In a little while Cross came out. ”Well, if you won't, you won't,” he was saying as Julia opened the door. ”I think you are making a mistake; in fact, if you weren't a lady I should say you were acting rather like a fool; but, of course, you must please yourself. If you think better of it you can always write to me. Just name the price, a reasonable price, that's all you need do. We understand one another, and we can do business without any fuss--you have my address?”

He gave her a card as he spoke, although she a.s.sured him she should not want it; then he took his leave.

She watched him go, tearing up the card when he had set off down the road. Captain Polkington watched her.

”What did he want?” he asked, remembering that he was not supposed to know.

”The bulb,” she answered.

”And you would not sell it?”

”No.”

She had come from the doorstep now to pull up some weeds he had overlooked.

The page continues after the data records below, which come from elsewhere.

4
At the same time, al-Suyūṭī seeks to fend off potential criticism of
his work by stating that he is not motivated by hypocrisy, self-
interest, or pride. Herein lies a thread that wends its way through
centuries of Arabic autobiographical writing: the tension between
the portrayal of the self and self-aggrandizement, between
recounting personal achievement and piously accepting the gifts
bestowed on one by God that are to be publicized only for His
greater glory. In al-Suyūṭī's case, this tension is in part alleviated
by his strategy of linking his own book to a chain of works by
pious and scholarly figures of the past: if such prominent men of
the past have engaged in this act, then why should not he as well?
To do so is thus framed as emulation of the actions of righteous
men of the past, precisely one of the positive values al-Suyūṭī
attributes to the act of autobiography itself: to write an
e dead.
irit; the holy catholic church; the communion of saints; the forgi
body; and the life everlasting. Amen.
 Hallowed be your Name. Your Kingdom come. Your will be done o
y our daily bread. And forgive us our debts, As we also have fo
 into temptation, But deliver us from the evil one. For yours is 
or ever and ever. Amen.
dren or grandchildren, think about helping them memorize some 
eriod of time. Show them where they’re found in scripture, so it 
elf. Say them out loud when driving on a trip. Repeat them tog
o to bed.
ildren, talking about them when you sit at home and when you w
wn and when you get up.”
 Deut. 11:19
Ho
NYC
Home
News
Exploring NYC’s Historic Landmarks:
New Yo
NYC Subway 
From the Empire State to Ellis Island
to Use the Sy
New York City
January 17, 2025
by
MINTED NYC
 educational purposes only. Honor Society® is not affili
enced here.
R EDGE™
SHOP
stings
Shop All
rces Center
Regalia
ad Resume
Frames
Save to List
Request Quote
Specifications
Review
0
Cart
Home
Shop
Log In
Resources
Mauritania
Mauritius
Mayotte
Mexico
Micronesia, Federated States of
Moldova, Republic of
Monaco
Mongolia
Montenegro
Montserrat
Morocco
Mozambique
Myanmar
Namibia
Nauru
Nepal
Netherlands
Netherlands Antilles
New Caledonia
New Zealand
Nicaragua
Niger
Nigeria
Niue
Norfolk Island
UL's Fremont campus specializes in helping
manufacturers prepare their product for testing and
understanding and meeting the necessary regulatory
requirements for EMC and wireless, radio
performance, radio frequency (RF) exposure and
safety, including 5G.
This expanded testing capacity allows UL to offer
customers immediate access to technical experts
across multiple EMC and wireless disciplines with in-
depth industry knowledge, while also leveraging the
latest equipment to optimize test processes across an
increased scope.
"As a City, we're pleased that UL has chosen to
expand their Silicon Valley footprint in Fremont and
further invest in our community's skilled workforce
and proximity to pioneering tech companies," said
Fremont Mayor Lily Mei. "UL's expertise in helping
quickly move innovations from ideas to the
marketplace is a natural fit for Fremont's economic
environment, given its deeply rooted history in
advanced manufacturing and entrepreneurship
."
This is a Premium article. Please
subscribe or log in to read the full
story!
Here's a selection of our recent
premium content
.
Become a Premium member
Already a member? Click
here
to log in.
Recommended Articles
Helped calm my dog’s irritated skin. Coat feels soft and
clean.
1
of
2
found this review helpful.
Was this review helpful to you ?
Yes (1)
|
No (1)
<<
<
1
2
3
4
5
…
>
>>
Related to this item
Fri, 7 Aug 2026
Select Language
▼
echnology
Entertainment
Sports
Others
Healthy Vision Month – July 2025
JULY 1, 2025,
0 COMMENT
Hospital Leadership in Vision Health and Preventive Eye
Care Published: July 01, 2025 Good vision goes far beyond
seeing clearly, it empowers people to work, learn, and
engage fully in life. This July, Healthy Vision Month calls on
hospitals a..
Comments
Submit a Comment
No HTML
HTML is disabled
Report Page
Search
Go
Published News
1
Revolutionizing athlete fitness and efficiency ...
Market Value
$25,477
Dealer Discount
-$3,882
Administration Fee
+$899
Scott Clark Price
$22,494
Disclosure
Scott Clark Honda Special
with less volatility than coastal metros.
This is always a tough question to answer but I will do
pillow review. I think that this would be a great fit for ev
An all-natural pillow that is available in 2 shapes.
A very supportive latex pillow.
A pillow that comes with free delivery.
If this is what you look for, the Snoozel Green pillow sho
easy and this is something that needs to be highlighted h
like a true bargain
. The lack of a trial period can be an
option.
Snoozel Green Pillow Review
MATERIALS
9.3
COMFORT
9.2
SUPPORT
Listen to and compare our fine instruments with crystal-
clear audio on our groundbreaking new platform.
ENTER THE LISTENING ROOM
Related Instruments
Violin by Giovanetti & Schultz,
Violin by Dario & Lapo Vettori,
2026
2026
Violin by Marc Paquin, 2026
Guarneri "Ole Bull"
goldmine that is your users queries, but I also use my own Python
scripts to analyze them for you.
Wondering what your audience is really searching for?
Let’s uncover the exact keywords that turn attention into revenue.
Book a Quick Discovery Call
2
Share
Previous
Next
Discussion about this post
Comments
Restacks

”I can't understand you, Julia,” he said resting on his hoe, and speaking as much in sorrow as in anger. ”You seem to have so little sense of honour--women so seldom have--but I should have thought that you would have had a lesson on the necessity, the obligation of paying debts. When you come to think of the efforts we are making to pay those debts, how I am straining every nerve, giving almost the whole of my income, doing without everything but the barest necessaries, without some things that are necessaries in my state of health, what your mother is doing, how she has given up her home, her husband, to live almost on charity in her son-in-law's house. When you think of all that, I say, and of what your sisters have done, it does seem strange that you should grudge this bulb, simply and solely because it was given you by some people for whom you care nothing.”

Julia agreed; she never saw the purpose of contradicting when conviction was out of the question. ”It does seem strange,” she said; ”but there is one comfort, the worst of the debts will be cleared off by the end of the year. Uncle William knows that and has arranged for it in his own mind; I really think it would be almost a pity to disturb the business plans of any one so exact.”